Para la religiosa, era duro aceptar el rol que la Iglesia argentina había tenido durante la dictadura militar: «No podía aceptar el silencio de la Iglesia. Amo a la Iglesia, así que escribí al cardenal Bergoglio cuando vino a Roma para el sínodo de octubre de 2005. Esa misma tarde me hizo una conmovedora llamada que no olvidaré jamás».
«Yo no fui indiferente a esta historia. Ester Ballestrino de Careaga era una amiga mía y con su familia siempre seguí el tema. Les di el permiso para enterrarla junto a la Iglesia», le dijo Bergoglio en aquella conversación telefónica.
En 2010, la religiosa volvió a Buenos Aires. Por entonces, ya habían comenzado los juicios de lesa humanidad y concretamente el de los desaparecidos de la Santa Cruz.
«Era el momento en que los militares preparaban su defensa. Oí a Astiz, recé por él. El daño ya estaba hecho, pero al menos ahora podía verlo con claridad. Quise encontrarme con su mirada y cuatro veces me miró fijamente.

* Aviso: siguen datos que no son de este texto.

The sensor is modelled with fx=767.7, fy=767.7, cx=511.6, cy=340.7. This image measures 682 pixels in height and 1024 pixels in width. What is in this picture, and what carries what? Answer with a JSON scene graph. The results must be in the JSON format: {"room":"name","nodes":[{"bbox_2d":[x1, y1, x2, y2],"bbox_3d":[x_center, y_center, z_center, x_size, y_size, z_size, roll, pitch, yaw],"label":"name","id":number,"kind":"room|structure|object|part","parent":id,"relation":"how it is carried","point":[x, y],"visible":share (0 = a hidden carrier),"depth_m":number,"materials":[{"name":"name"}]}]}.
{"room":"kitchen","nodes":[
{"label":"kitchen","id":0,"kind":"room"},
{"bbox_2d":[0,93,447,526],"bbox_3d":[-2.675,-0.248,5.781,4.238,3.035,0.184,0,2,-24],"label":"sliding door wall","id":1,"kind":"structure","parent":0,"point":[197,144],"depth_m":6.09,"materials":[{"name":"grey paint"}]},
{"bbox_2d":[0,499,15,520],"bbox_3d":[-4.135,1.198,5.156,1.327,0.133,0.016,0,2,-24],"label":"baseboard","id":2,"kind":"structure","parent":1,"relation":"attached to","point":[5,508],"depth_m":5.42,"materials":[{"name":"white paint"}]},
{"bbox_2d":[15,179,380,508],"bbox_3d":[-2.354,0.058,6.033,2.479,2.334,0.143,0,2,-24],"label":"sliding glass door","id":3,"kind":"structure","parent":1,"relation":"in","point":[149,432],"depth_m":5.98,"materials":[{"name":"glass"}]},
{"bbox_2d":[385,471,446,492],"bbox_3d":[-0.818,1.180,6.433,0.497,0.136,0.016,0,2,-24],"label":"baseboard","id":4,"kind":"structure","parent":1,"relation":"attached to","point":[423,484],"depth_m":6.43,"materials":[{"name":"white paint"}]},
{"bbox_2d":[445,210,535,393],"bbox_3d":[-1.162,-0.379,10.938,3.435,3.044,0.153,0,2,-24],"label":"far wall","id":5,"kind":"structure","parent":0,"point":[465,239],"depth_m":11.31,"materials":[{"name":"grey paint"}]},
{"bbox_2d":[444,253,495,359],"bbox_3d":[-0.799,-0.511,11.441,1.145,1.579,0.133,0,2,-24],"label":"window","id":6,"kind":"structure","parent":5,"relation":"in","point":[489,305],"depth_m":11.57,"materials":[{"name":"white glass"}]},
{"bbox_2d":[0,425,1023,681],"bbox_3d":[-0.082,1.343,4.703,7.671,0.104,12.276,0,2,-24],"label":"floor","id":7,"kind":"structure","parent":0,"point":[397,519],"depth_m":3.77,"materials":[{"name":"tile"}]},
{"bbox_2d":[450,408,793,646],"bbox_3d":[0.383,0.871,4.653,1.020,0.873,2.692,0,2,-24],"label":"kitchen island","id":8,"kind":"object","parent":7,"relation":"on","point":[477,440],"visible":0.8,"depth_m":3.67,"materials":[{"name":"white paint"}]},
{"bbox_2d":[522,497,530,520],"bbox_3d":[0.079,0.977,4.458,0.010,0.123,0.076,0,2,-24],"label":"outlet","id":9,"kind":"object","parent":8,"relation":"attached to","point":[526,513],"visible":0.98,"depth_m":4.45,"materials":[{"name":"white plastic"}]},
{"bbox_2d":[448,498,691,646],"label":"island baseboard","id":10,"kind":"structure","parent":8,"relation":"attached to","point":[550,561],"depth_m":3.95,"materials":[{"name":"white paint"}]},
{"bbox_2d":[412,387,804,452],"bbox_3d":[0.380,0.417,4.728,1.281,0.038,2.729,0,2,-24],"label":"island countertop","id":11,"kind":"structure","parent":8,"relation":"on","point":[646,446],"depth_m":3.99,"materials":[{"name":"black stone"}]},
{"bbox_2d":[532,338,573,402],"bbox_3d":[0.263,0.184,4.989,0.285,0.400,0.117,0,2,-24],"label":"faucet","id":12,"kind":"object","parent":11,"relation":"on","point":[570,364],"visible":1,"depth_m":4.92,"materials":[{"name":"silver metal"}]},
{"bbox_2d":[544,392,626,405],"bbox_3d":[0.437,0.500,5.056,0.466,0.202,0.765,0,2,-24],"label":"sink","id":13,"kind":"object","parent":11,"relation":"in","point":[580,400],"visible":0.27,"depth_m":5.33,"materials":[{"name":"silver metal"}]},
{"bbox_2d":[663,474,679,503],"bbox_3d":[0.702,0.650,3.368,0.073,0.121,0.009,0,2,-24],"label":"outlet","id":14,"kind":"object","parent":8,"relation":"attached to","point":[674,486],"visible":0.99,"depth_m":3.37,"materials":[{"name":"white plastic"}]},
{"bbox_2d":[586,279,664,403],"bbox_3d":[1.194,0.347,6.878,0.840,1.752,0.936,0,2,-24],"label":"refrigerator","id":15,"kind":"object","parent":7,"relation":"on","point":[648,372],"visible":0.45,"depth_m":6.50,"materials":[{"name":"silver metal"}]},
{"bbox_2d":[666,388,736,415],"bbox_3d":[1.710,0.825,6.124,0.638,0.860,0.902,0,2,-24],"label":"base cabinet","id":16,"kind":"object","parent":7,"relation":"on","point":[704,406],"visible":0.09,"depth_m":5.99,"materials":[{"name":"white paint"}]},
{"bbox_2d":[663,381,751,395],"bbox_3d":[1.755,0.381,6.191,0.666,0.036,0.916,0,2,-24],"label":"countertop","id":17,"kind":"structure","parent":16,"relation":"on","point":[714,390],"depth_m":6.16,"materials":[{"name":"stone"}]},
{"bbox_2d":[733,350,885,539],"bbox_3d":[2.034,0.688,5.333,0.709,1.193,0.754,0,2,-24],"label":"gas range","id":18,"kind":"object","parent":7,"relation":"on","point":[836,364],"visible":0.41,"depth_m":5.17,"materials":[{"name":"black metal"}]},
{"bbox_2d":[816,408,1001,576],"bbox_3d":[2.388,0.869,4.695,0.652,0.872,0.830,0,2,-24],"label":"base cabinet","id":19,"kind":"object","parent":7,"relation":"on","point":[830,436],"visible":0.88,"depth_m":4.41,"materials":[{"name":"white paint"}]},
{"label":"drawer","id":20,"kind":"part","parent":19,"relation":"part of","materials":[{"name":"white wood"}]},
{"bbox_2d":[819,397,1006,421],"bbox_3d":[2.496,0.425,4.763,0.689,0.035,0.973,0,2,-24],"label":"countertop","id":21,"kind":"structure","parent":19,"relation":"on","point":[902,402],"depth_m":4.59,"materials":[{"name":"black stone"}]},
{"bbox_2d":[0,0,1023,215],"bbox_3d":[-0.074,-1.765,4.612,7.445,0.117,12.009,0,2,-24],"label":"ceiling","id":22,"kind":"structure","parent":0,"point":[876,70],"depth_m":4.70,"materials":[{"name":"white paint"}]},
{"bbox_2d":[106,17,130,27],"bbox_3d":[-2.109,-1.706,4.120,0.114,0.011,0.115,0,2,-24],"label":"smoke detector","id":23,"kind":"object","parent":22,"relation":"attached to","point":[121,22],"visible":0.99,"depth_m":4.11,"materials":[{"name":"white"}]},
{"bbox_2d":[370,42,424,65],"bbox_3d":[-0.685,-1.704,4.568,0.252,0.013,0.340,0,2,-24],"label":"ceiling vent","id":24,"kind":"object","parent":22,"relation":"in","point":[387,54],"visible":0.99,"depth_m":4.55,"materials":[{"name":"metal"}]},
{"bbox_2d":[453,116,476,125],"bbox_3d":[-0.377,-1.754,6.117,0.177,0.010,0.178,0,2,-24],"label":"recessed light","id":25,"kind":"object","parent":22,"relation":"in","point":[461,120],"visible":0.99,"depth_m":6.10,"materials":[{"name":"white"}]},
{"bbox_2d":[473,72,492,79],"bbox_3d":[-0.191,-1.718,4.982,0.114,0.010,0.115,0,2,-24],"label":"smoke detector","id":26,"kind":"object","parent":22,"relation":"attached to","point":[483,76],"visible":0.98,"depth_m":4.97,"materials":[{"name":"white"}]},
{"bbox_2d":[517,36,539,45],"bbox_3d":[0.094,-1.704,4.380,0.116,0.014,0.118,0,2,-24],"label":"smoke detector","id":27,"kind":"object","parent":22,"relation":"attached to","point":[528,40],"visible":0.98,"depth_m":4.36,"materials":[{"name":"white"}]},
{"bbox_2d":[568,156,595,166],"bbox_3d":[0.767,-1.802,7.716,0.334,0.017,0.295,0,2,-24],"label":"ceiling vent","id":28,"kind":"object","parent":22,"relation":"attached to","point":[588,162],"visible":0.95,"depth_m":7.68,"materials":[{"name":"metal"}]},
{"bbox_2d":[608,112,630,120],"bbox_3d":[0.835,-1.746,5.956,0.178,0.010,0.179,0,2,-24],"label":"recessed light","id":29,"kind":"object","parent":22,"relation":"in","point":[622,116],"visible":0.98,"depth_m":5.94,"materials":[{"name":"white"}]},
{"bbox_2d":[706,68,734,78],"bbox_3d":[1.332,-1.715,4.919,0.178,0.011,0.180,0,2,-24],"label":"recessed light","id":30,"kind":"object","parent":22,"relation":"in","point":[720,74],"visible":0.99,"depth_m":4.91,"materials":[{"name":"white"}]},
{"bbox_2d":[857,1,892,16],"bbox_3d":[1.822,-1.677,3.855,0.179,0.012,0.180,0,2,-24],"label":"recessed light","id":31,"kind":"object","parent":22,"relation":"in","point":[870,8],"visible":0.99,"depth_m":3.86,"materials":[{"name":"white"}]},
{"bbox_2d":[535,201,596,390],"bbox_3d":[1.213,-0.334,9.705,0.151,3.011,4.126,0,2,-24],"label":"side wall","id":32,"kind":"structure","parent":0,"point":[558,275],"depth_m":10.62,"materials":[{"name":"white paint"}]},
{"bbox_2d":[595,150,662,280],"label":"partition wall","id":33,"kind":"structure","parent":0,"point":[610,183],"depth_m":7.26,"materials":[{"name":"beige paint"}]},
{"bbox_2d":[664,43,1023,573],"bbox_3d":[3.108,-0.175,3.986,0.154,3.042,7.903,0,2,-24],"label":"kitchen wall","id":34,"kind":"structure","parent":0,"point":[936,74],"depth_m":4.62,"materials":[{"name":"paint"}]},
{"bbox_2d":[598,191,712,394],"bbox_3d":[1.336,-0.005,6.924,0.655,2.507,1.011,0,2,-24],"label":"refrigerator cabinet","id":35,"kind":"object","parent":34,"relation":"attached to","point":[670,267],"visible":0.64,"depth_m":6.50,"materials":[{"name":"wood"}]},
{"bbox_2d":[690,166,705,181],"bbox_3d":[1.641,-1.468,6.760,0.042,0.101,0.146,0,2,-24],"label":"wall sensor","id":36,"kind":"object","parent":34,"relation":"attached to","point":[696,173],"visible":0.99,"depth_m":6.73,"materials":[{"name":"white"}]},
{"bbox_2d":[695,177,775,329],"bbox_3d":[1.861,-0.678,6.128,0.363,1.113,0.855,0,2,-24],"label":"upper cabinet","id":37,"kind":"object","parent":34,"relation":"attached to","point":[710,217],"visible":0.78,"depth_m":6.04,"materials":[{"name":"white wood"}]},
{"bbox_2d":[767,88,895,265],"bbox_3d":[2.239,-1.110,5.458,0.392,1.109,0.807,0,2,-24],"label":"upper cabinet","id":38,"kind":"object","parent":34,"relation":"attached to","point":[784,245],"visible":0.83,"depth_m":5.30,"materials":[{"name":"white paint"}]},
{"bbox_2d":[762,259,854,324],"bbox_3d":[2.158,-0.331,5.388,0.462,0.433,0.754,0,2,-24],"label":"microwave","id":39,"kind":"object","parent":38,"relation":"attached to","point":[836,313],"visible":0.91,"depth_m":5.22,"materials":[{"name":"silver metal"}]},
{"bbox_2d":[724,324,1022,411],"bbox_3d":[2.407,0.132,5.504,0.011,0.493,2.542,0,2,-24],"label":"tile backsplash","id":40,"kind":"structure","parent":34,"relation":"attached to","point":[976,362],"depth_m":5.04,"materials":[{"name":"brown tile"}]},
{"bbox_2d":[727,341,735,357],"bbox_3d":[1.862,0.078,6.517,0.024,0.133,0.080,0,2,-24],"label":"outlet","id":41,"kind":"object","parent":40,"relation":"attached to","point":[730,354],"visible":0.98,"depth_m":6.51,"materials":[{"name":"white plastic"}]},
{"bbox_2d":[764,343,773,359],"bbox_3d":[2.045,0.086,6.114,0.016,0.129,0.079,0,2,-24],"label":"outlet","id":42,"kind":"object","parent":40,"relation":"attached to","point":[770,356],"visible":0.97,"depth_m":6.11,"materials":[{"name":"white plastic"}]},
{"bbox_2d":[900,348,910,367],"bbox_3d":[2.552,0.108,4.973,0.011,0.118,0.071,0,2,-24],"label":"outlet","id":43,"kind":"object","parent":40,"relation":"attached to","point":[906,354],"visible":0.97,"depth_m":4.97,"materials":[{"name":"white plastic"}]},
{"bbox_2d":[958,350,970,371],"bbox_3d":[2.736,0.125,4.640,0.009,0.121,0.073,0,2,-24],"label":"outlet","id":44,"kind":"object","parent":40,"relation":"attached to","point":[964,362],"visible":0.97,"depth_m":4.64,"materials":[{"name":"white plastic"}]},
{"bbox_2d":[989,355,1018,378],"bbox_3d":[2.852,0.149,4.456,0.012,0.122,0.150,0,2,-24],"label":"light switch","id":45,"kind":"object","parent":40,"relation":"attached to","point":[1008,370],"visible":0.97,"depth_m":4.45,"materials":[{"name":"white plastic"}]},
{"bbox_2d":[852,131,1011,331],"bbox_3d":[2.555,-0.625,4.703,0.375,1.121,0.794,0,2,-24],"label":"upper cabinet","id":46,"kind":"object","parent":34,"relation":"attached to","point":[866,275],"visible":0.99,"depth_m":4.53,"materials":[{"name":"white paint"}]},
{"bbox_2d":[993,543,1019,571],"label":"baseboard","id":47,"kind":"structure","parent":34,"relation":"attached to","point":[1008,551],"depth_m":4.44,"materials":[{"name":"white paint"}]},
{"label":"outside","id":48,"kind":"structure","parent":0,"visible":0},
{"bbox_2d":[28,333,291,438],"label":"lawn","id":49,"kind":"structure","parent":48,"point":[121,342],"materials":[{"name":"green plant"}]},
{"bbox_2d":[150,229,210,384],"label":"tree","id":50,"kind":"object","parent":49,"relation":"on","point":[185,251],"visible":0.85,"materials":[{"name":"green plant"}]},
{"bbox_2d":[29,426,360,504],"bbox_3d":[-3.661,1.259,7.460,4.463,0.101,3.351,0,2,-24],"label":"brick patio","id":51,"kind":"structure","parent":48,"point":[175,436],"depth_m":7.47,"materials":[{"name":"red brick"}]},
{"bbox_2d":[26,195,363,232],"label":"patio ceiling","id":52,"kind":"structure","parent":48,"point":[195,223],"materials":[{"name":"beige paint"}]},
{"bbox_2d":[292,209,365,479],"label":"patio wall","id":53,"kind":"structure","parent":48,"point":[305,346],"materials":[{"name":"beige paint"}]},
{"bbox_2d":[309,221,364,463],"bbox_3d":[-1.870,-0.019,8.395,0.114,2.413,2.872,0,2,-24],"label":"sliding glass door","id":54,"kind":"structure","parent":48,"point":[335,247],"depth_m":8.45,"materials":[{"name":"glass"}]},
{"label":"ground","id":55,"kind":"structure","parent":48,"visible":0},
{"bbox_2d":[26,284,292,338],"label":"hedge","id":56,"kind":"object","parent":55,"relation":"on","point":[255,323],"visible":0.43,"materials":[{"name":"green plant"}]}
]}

Quería decirle, todavía puedes arrepentirte», relató y recordó que en octubre de 2011 asistió también a la sentencia de cadena perpetua.
El camino de reconciliación con la Iglesia vino unos años después y el punto de partida fue el 13 de marzo de 2013 cuando Jorge Bergoglio fue elegido Papa.
Apenas unos días después, el 20 de abril de ese año, Geneviève Jeanningros fue invitada a misa en la residencia de Santa Marta, donde el Papa celebraba habitualmente: «Nos recibió con gran ternura, cuando me besó sentí que mi corazón se liberaba», expresa.
El 24 de abril participó de la audiencia pública en la plaza San Pedro junto con la titular de Abuelas de Plaza de Mayo, Estela de Carlotto, Juan Cabandié y Buscarita Roa.
«¿En que puedo ayudarte?, le preguntó el Papa a Estela y ella respondió: ‘Abriendo los archivos’, cosa que hizo», destaca la religiosa.
En 2012, antes de ser Papa, Bergoglio formó parte de la conducción del Episcopado que impulsó la apertura de los archivos a víctimas o familiares, y luego en el 2013, ya como pontífice, dio instrucciones para que también se abrieran los de la nunciatura apostólica en Buenos Aires y los de la Santa Sede.
Sobre el libro
Fruto de esa apertura de archivos nació «La verdad los hará libres: la Iglesia católica en la espiral de violencia en la Argentina 1966-1983», editada por Planeta, una obra de tres tomos presentada a lo largo de este año por la Conferencia Episcopal Argentina (CEA), bajo la autoría de los teólogos e historiadores Carlos María Galli, Luis Liberti, Juan Durán y Federico Tavelli, entre otros.
Se trata de una investigación histórica a partir de la desclasificación de toda la documentación relacionada a la violencia política de los ’70 y la represión durante la dictadura cívico-militar, que se encontraba archivada en el Vaticano y la Iglesia argentina.
Previo a la publicación de los libros, algunos documentos de la información desclasificada fueron presentados ante la Justicia argentina -concretamente ante el juez federal Ariel Lijo- con el objetivo de «ayudar a lograr una justicia largamente esperada», según indicó la CEA en comunicado.
El segundo tomo en particular revela las conversaciones reservadas entre las autoridades de la Iglesia católica y los jerarcas del régimen militar, el «rol activo» que el vicariato castrense asumió en el marco del ejercicio del terrorismo de Estado y las vacilaciones y contradicciones internas del Episcopado en los ’70.
Con la información desclasificada, que incluye actas de reuniones secretas, queda contrastado en el libro el papel en apoyo de la dictadura militar que jugaron obispos como Adolfo Tortolo -quien fue titular del Episcopado y vicario general castrense-; el entonces arzobispo de Buenos Aires, Juan Carlos Aramburu, y el nuncio apostólico Pío Laghi, entre muchos otros, en contraposición con la actitud de otros obispos como Jaime De Nevares, Vicente Zazpe y Miguel Hesayne, entre los pocos miembros de la jerarquía eclesiástica que denunciaron el terrorismo de Estado.